» Input material:
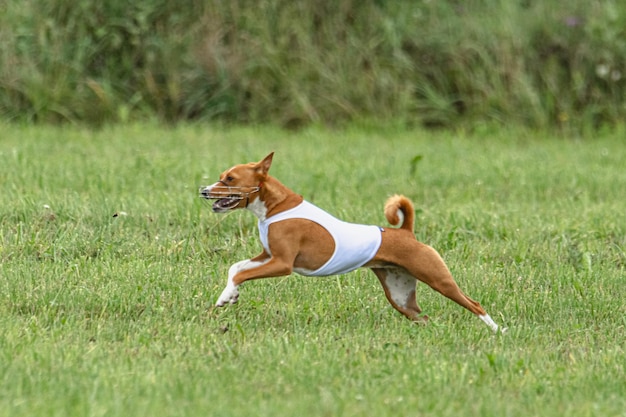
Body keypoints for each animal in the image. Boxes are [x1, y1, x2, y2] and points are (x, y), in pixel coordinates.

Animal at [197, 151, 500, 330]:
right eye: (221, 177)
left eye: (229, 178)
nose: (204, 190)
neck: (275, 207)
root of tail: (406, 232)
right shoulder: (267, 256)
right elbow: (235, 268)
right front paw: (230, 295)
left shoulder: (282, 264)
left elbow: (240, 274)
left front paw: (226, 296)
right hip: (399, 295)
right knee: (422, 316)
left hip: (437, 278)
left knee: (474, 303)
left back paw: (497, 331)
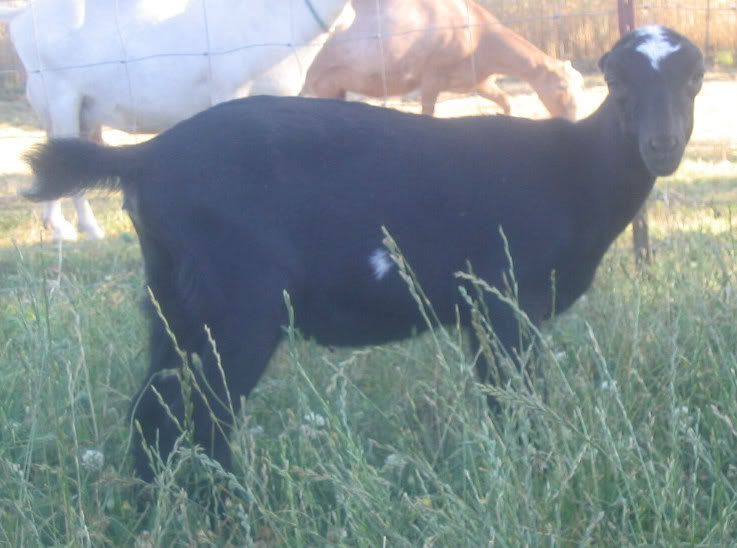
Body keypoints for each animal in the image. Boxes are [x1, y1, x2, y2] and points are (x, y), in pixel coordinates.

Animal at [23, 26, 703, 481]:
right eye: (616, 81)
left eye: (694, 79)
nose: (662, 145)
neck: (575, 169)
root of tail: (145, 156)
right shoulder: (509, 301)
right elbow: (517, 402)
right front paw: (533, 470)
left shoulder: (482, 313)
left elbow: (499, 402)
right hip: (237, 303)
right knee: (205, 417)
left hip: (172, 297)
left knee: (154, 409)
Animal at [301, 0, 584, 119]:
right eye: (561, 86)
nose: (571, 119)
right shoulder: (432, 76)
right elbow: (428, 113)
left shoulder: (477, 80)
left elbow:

» Work request:
From the first line to the last, copy the records above exactly and leave out the pictures.

» Task output:
Body keypoints for each animal in the image. Boxes are [x1, y1, x2, y2] and points are (x, y), in pixel coordinates.

Animal at [197, 151, 500, 330]:
right eye: (221, 177)
left eye: (229, 178)
nose: (204, 190)
neck: (275, 207)
root of tail: (406, 232)
right shoulder: (267, 256)
right elbow: (235, 268)
right front paw: (230, 295)
left shoulder: (282, 264)
left elbow: (240, 274)
left front paw: (226, 296)
right hip: (399, 295)
right knee: (422, 316)
left hip: (437, 278)
left knee: (474, 303)
left back paw: (497, 331)
Body keypoints for each animal in the image. Boxes are [x1, y1, x2, y2] and points are (x, y), in pixel coordinates.

Animal at [23, 26, 703, 481]:
right eye: (616, 81)
left eye: (694, 79)
nose: (662, 145)
neck: (575, 169)
root of tail: (145, 156)
right shoulder: (509, 301)
right elbow: (517, 402)
right front paw: (533, 470)
left shoulder: (482, 313)
left elbow: (499, 402)
right hip: (237, 303)
right knee: (205, 417)
left hip: (172, 297)
left knee: (154, 409)
Animal at [301, 0, 584, 119]:
right eye: (561, 86)
nose: (571, 119)
right shoulder: (432, 76)
right elbow: (428, 113)
left shoulder: (477, 80)
left elbow:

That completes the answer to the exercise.